There is a lull that has hit in the political battlefield, that time between the end of the primary season and the end of the convention season. The lead candidates take the time to refocus on funding and winning votes, in some cases, votes based in myth.
In the Post-Civil War South, the Democratic party was a strong entity, unified and making a firm block against the Republicans because of Abraham Lincoln. While it is true that there are a great number of those old-school yellow dog Democrats around (a term given because the saying goes "I'll vote for a yellow dog on the street before I'll vote for a damned Yankee Republican), the mindset of the South has changed, drastically, in the past few decades. Today, there are more "red states" than "blue" in the south.
Yet and still, there are myths that are still held about the Southern vote that even more experienced politicians fall prey to. A candidate with no experience is what we call "easy pickin's" for laying a trap by using these very myths against his campaign.
Two pervasive and persistent myths about racial voting in the modern South are behind the notion that Mr. Obama might win in places like Georgia, North Carolina and Mississippi.
The first myth is that African-American turnout in the South is low.
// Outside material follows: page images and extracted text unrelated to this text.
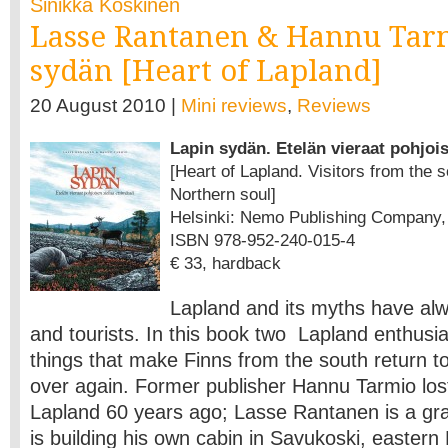
Sinikka Koskinen
Lasse Rantanen & Hannu Tar
sydän [Heart of Lapland]
20 August 2010 |
Mini reviews
,
Reviews
Lapin sydän. Etelän vieraat pohjoi
[Heart of Lapland. Visitors from the s
Northern soul]
Helsinki: Nemo Publishing Company, 2
ISBN 978-952-240-015-4
€ 33, hardback
Lapland and its myths have alwa
and tourists. In this book two Lapland enthusi
things that make Finns from the south return t
over again. Former publisher Hannu Tarmio lost
Lapland 60 years ago; Lasse Rantanen is a gr
is building his own cabin in Savukoski, easter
Black voters are actually well represented in the Southern electorate: In the 11 states of the former Confederacy, African-Americans were 17.9 percent of the age-eligible population and 17.9 percent of actual voters in 2004, analysis of Census Bureau data shows.
And when socioeconomic status is held constant, black voters go to the polls at higher rates than white voters in the South. In other words, a 40-year-old African-American plumber making $60,000 a year is, on average, more likely to vote than a white man of similar background.
The second myth is that Democratic presidential candidates fare better in Southern states that have large numbers of African-Americans. In fact, the reverse is true, because the more blacks there are in a Southern state, the more likely the white voters are to vote Republican.
Democrats counted heavily on Mississippi in the 2004 election cycle, with Kerry losing to Bush by 20 full points, and Georgia and North Carolina by only slightly less leads. A look at the map here shows the breakdown, by state, of those states carrying Bush, and those carrying Kerry.
Virginia is perhaps the only true hope Obama has for the former Confederate states.
The demographic makeup of the electorate in Virginia is unlike that of any other state in the South. The black population in Virginia is, as a percentage, among the lowest in the region. And during the last two decades, the state has also experienced a huge influx of upscale non-Southerners, who have taken over the Washington suburbs of northern Virginia. (Florida is a perennial target for similar reasons. With a relatively small black population, a big Hispanic voting bloc and a large contingent of relocated retirees from the North, it is the least Southern of the Southern states.)
This doesn't apply to the rest of the South, however. A large part of the stratagem employed in Southern campaigning by Democrats relies heavily on the 1965 Voting Rights Act, which led to a large number of blacks to register to vote in the South, but subsequently led to a marked increase in the number of white voters registering and voting as Republicans. In other words, an exponential increase in black voter turnout in the majority of Southern states can be expected, historically, to be met by a counterbalance of an exponential increase in white voters in the same areas.
Along with this, Obama is having problems garnering white Democrat votes in other states, such as Ohio and South Dakota.
Since the end of the Civil War, there has been a saying among Southerners: "The South will rise again." It doesn't appear, however, to be likely that it will be rising for Obama.